I have planned to use the number of 16S rRNA genes counts in each metagenome to normalize.  So, I have extracted the 16S rRNA sequences from the metagenomes and assigned them to taxonomic classes (based on SILVA database). Then I realised If I want to normalise the resistance genes counts for each metagenome, I need the full length 16S rRNA gene counts but the short 101 reads can only say how many of those reads belong to 16S sequences if i dont assemble the reads (e.g. for metagenome 1, out of 5 million reads 40000 reads are 16S sequences and for Metagenome 2, out of 8 million sequences 45000 are 16S sequences ). That means I can't normalise the gene counts by the 16S read counts as multiple short 101 bp reads can be from the same 16S full length gene (~1582 bp). That means the 40000 16S gene counts could be from 10000 16S rRNA genes. But I dont have that full length info. How do you people normalize? do you consider gene length as well?

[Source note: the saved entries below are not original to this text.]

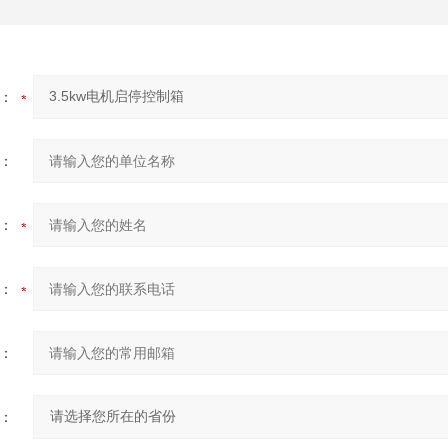
：
：
：
：
：
：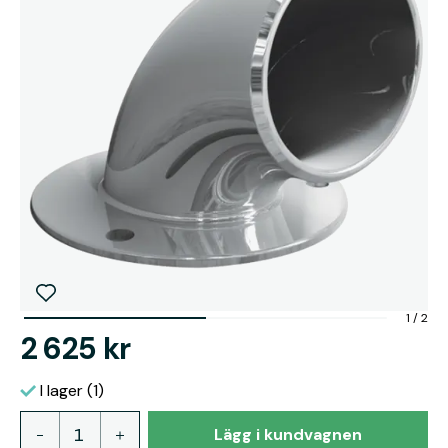
1
/
2
2 625 kr
I lager (1)
Lägg i kundvagnen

You may be able to improve the situation by looking at only the V4 region of 16S, which is much shorter; maybe 250bp, or a bit longer.  If your reads are paired, and the insert size is largely under 200bp, you can merge them into single longer reads (up to ~190bp for 2x101bp) with BBMerge, which will greatly increase specificity.

V4 is not as good as the full 16S, of course, but it is commonly used as a proxy when full-length information is unavailable.  For metagenomes, if you want full-length 16S, you have to go with PacBio rather than Illumina.  And for V4 on Illumina, it is MUCH better to go with longer read lengths of 2x150, 2x250, or ideally 2x300bp, which you can do on MiSeq.